THE REQUEST:
Rewrite every line of the entries below as a numbered list, omitting any blank lines.

Dataset items
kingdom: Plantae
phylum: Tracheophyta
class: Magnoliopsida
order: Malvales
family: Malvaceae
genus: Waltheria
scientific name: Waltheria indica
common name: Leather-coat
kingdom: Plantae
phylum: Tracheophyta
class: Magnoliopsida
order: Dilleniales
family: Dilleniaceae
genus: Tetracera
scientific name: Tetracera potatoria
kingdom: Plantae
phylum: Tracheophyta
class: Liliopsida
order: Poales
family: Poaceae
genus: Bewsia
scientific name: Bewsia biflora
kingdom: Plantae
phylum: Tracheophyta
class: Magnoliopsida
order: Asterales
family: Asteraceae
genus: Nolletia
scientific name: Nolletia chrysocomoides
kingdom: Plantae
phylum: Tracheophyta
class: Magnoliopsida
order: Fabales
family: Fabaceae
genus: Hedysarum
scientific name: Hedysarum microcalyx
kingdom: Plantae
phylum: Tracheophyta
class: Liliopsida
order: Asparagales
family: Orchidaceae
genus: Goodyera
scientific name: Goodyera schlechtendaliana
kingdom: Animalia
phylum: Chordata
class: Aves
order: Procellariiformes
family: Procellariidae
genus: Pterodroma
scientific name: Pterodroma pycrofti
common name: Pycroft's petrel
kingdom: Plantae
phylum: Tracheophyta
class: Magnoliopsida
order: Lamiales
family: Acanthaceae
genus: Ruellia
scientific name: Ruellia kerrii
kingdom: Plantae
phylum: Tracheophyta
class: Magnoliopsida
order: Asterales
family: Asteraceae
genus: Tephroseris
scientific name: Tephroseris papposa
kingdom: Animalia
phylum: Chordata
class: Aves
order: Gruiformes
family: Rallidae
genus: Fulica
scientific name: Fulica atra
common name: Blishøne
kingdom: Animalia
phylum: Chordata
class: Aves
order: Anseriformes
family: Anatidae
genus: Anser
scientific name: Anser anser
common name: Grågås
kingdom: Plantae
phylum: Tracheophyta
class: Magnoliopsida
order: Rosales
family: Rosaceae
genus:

WRITTEN SOLUTION:
1. kingdom: Plantae
2. phylum: Tracheophyta
3. class: Magnoliopsida
4. order: Malvales
5. family: Malvaceae
6. genus: Waltheria
7. scientific name: Waltheria indica
8. common name: Leather-coat
9. kingdom: Plantae
10. phylum: Tracheophyta
11. class: Magnoliopsida
12. order: Dilleniales
13. family: Dilleniaceae
14. genus: Tetracera
15. scientific name: Tetracera potatoria
16. kingdom: Plantae
17. phylum: Tracheophyta
18. class: Liliopsida
19. order: Poales
20. family: Poaceae
21. genus: Bewsia
22. scientific name: Bewsia biflora
23. kingdom: Plantae
24. phylum: Tracheophyta
25. class: Magnoliopsida
26. order: Asterales
27. family: Asteraceae
28. genus: Nolletia
29. scientific name: Nolletia chrysocomoides
30. kingdom: Plantae
31. phylum: Tracheophyta
32. class: Magnoliopsida
33. order: Fabales
34. family: Fabaceae
35. genus: Hedysarum
36. scientific name: Hedysarum microcalyx
37. kingdom: Plantae
38. phylum: Tracheophyta
39. class: Liliopsida
40. order: Asparagales
41. family: Orchidaceae
42. genus: Goodyera
43. scientific name: Goodyera schlechtendaliana
44. kingdom: Animalia
45. phylum: Chordata
46. class: Aves
47. order: Procellariiformes
48. family: Procellariidae
49. genus: Pterodroma
50. scientific name: Pterodroma pycrofti
51. common name: Pycroft's petrel
52. kingdom: Plantae
53. phylum: Tracheophyta
54. class: Magnoliopsida
55. order: Lamiales
56. family: Acanthaceae
57. genus: Ruellia
58. scientific name: Ruellia kerrii
59. kingdom: Plantae
60. phylum: Tracheophyta
61. class: Magnoliopsida
62. order: Asterales
63. family: Asteraceae
64. genus: Tephroseris
65. scientific name: Tephroseris papposa
66. kingdom: Animalia
67. phylum: Chordata
68. class: Aves
69. order: Gruiformes
70. family: Rallidae
71. genus: Fulica
72. scientific name: Fulica atra
73. common name: Blishøne
74. kingdom: Animalia
75. phylum: Chordata
76. class: Aves
77. order: Anseriformes
78. family: Anatidae
79. genus: Anser
80. scientific name: Anser anser
81. common name: Grågås
82. kingdom: Plantae
83. phylum: Tracheophyta
84. class: Magnoliopsida
85. order: Rosales
86. family: Rosaceae
87. genus:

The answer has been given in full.